At Abajo, Giovannoni and the team use a mix of natural ingredients and coloured spirits to create their spectrum of shades. 

“We use all-natural ingredients. Most of the colours come from fruit or spirits or liquids that we’re using. For example, Something Pink uses a raspberry vinegar, pink cocchi rossa which is already pink and pink pepper gin so everything is pink already.” In Something Blue he uses spirulina alongside Principe de los Apostoles gin, Ojo de Tigre mezcal and tonic, while for Something Red, he managed to lift the darkness of Fernet Branca by infusing it with cherries and mixing it with maraschino and pink grapefruit soda.

For Féral, it can be as easy as simply adding food colouring – “the most miniscule amount will really make that drink pop” – although he does have a roll-call of coloured spirit brands who deliver both on flavour and colour that are worth adding to any drinks cabinet: “Ones that stand the test of time are Campari, Midori which does deliver in terms of taste and blue curaçao.”

fun drinks

The Papa Smurf

How to make a blue drink

So, if you’re hosting a Halloween, Bonfire Night or Christmas party, maybe eschew the clear or dark drinks and opt for something more colourful instead. Because, let’s be honest, if there was a year to bring some fun into our lives, this year would be it.
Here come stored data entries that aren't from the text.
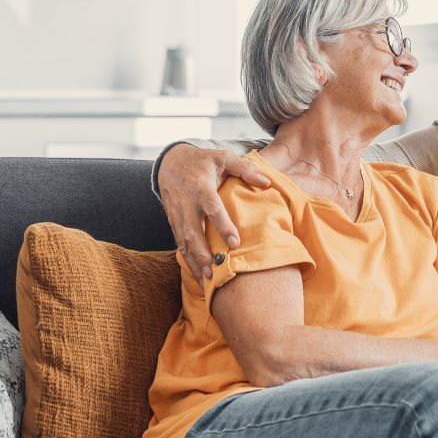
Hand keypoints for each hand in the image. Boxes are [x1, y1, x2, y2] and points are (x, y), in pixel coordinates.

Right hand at [158, 145, 268, 284]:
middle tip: (214, 270)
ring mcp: (177, 215)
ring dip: (193, 262)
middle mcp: (186, 204)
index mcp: (200, 187)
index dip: (223, 226)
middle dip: (202, 253)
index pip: (212, 208)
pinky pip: (179, 244)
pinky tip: (197, 276)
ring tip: (206, 279)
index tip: (235, 242)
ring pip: (183, 242)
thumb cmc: (202, 161)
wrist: (170, 162)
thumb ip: (245, 168)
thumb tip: (267, 182)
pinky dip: (187, 261)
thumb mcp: (223, 157)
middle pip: (192, 231)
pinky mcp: (173, 223)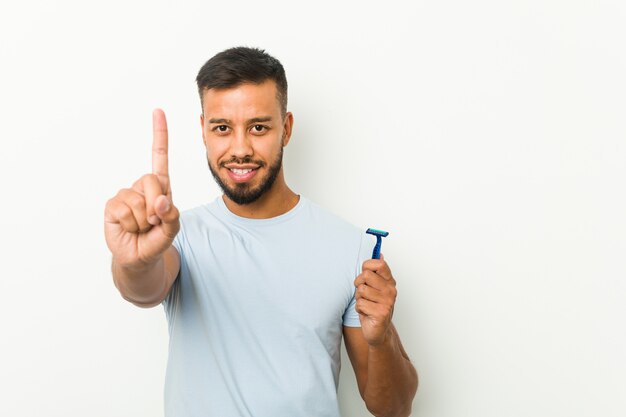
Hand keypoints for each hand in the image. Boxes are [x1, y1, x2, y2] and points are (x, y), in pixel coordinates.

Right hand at [104, 109, 179, 267]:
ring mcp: (126, 194)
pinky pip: (124, 210)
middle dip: (157, 205)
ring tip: (141, 227)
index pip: (159, 156)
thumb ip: (172, 216)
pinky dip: (131, 223)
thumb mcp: (172, 229)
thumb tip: (161, 200)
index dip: (159, 134)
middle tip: (153, 221)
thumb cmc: (157, 239)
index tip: (157, 111)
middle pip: (152, 180)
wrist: (139, 257)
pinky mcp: (112, 205)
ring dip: (144, 220)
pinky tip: (129, 227)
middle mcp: (142, 186)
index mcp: (160, 186)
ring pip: (138, 200)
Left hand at [354, 254, 397, 346]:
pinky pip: (360, 304)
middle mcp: (390, 290)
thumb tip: (380, 254)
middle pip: (365, 275)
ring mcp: (387, 302)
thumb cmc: (374, 307)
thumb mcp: (376, 287)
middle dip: (359, 284)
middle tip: (364, 293)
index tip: (365, 275)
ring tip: (366, 304)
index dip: (367, 267)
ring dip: (359, 298)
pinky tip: (366, 313)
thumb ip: (377, 272)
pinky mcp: (381, 313)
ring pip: (361, 290)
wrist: (377, 331)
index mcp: (389, 282)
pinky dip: (359, 309)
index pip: (379, 264)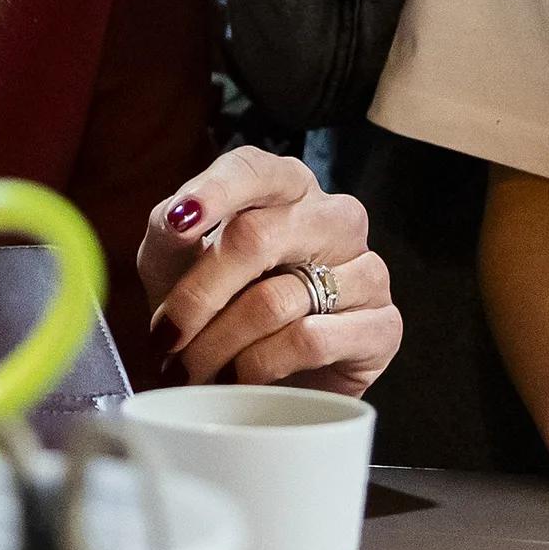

We asked JJ Whitely for a signature recipe using their Blue Raspberry Russian Vodka. They did not disappoint:

Papa Smurf

50ml JJ Whitley Blue Raspberry Russian Vodka

25ml pink grapefruit juice

20ml honey

1 egg white (or 25ml chickpea water for vegan option)

Add all ingredients in a shaker with ice. Shake and strain into a coupe glass and garnish with an edible flower.